Many writers commenting on Japan’s energy sector have been using outdated analytical lenses through which to interpret change (or the lack of it) in Japan’s energy institutions. Typically they argue that Japan’s “nuclear village”, the METI-industry “iron triangle” and the fossil fuels sector are conspiring to stifle any changes that might lead to a low-carbon energy system in Japan. These writers tend to take narrow perspectives on institutional change based on their notions of what a “low-carbon transition” should look like and their evaluation of the power of vested interests within Japan’s energy system.
However, in light of significant institutional and structural changes emerging in the post-Fukushima period, these narrow perspectives need to be revised. The power of large centralized general electricity and gas utilities and industry associations to stifle change and protect their own interests has been seriously undermined, if not rendered inert by recent energy policy reforms. While the government still plays a major role in formulating policies to drive the energy transition, it is no longer useful or relevant to suggest that keiretsu groupings, the political-bureaucratic-corporate “iron triangle” or a “nuclear village” exert powerful influence over energy policies and markets.
Instead, a more complex dynamic is now at play in Japan’s energy sector. Stimulated by significant institutional changes, the “rules of the energy game” have fundamentally changed. The governance of Japan’s energy transition increasingly involves a more dynamic process of interaction and decision-making among a broader range of energy-related institutions than in the past. At the same time, the shift to greater reliance on competitive markets implies less predictability and more ambiguity around reaching the goals of Japan’s latest strategic energy plan. Based on the government’s evident commitment to proceeding with the reforms and the significant institutional and structural changes that have already taken place, it can be concluded that the energy “game” itself is fundamentally changing as Japan’s energy transition continues to evolve.
Notwithstanding the above, the norms, beliefs and ideas that underpin Japanese society remain relatively stable and so we can expect that Japan’s energy transition to follow a pattern distinct from liberalization initiatives in other western countries: firms and markets will adapt to the new rules in a uniquely Japanese way.

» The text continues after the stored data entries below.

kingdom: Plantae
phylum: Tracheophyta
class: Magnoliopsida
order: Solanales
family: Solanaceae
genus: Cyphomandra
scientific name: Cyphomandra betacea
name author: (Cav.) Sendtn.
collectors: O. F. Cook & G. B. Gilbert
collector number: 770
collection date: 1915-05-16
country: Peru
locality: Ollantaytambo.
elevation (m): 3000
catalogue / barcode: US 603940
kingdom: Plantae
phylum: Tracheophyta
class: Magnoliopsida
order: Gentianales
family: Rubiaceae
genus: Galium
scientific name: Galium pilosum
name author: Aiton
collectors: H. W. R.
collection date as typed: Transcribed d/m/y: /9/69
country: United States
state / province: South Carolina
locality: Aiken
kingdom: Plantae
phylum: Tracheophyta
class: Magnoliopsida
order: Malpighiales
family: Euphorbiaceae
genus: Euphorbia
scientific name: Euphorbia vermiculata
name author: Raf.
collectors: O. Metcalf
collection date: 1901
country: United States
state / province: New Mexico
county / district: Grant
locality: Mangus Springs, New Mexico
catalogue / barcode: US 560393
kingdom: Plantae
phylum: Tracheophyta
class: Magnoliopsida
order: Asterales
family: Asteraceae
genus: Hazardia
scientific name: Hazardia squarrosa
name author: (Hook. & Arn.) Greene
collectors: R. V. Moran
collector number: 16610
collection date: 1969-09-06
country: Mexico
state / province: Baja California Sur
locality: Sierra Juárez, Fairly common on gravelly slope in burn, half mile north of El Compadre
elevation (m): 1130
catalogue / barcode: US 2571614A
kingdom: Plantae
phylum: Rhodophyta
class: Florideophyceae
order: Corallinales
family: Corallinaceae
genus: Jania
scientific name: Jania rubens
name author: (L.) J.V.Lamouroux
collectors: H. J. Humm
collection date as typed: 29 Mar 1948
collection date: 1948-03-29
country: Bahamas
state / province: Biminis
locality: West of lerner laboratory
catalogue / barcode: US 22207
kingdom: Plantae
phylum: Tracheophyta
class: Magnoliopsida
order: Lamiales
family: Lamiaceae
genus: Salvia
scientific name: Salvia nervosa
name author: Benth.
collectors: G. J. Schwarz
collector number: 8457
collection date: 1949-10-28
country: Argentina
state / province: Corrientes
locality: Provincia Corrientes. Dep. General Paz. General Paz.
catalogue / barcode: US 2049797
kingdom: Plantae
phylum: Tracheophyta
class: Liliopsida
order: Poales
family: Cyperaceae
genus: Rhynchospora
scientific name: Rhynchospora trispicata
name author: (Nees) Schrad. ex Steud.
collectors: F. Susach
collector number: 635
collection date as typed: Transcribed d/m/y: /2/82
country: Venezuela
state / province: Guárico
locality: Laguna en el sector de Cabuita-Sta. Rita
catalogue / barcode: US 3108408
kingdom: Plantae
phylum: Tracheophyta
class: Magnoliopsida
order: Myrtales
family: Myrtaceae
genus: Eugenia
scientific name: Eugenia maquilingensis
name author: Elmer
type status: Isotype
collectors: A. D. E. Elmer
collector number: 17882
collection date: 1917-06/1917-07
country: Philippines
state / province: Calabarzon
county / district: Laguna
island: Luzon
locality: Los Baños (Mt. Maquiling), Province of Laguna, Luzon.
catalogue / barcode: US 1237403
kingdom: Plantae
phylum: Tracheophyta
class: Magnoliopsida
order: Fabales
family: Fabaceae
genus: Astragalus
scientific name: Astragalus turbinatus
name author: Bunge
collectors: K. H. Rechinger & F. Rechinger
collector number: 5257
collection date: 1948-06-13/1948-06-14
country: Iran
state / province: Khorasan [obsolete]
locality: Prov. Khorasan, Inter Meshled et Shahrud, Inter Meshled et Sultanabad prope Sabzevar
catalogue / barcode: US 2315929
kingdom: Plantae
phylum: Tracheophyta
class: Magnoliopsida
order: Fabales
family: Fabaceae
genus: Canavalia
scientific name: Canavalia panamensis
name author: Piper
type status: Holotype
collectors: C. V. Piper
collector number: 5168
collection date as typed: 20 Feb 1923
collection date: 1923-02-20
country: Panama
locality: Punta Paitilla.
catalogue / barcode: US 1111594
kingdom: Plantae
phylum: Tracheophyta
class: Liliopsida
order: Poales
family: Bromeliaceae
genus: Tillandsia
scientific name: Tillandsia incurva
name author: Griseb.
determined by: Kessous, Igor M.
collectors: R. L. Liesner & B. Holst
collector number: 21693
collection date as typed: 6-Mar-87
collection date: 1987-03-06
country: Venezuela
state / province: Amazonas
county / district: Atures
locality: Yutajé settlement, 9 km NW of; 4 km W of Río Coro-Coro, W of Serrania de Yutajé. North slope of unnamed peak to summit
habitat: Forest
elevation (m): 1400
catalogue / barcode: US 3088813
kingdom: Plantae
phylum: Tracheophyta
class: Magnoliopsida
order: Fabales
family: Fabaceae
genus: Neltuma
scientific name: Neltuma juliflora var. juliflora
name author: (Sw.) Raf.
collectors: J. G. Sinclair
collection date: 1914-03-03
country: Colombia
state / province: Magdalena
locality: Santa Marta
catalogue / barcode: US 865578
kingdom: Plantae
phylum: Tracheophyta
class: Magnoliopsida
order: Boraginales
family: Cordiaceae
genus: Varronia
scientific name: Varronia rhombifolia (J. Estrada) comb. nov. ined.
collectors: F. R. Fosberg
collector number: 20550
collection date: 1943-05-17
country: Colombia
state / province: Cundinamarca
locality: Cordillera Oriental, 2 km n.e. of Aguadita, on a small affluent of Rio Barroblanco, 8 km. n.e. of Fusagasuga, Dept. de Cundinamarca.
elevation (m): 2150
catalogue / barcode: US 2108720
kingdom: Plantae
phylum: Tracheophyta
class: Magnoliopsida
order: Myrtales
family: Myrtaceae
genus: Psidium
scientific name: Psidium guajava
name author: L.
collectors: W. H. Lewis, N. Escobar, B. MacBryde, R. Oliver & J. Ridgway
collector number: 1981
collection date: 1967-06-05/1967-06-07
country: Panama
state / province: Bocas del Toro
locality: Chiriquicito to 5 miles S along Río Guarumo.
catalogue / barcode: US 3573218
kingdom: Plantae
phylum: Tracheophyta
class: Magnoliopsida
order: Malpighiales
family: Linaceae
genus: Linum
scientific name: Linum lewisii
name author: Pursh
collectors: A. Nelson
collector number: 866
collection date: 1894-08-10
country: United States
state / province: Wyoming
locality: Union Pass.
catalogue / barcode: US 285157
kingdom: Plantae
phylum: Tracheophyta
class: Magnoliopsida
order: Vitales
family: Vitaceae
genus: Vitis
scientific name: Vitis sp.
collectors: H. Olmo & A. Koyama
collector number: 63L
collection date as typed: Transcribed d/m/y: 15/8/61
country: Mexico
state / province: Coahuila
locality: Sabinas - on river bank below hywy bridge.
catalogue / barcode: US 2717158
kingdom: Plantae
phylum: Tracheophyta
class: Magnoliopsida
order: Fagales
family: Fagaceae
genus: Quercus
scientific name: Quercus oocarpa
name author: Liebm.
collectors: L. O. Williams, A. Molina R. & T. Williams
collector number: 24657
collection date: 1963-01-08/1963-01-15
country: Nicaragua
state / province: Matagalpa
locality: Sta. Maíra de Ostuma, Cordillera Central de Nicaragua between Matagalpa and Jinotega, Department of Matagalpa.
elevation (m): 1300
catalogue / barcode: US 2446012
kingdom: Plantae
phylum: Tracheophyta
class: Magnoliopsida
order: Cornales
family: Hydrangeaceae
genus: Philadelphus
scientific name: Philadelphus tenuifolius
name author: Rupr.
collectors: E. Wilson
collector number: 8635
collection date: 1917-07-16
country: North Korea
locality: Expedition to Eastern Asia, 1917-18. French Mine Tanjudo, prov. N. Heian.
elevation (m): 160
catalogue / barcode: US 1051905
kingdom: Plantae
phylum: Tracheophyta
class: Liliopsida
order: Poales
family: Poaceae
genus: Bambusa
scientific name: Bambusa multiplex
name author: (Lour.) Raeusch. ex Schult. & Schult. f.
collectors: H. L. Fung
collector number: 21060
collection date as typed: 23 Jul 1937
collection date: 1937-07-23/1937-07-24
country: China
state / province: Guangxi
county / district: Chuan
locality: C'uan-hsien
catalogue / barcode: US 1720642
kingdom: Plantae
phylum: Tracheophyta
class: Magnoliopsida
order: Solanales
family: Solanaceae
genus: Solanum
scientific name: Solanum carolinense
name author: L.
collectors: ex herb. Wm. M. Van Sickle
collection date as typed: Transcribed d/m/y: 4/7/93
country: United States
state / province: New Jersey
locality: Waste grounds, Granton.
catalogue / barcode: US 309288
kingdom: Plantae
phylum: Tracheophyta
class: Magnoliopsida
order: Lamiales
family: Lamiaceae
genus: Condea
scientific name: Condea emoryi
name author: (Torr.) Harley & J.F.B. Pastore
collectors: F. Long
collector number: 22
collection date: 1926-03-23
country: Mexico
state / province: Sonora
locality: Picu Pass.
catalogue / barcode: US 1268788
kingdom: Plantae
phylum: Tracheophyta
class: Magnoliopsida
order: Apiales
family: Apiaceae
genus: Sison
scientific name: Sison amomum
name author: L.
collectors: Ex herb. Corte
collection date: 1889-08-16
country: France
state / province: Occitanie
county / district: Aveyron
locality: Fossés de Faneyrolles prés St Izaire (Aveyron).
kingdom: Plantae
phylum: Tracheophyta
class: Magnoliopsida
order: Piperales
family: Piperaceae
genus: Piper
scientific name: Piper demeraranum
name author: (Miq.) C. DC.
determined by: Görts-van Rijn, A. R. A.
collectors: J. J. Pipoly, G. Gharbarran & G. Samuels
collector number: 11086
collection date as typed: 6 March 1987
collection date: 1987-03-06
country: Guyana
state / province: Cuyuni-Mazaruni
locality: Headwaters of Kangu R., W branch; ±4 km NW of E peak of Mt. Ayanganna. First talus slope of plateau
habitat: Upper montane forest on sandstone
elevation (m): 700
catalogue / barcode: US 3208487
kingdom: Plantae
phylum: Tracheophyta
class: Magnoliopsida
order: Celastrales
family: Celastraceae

It is still too early to judge whether the institutional reforms Japan has put in place will ultimately be successful. The country needs to balance a number of competing goals including ensuring energy security, meeting its international climate change commitments and maintaining affordable and reliable electricity services to industry and other consumers. The transition is still in its early stages and so the trajectory of change is still relatively open. However, self-reinforcing processes are likely to close around a particular pathway in the period leading up to full liberalization in 2022 so the government will need to continue to monitor the system closely and fine tune policies as required in order to realize transition goals.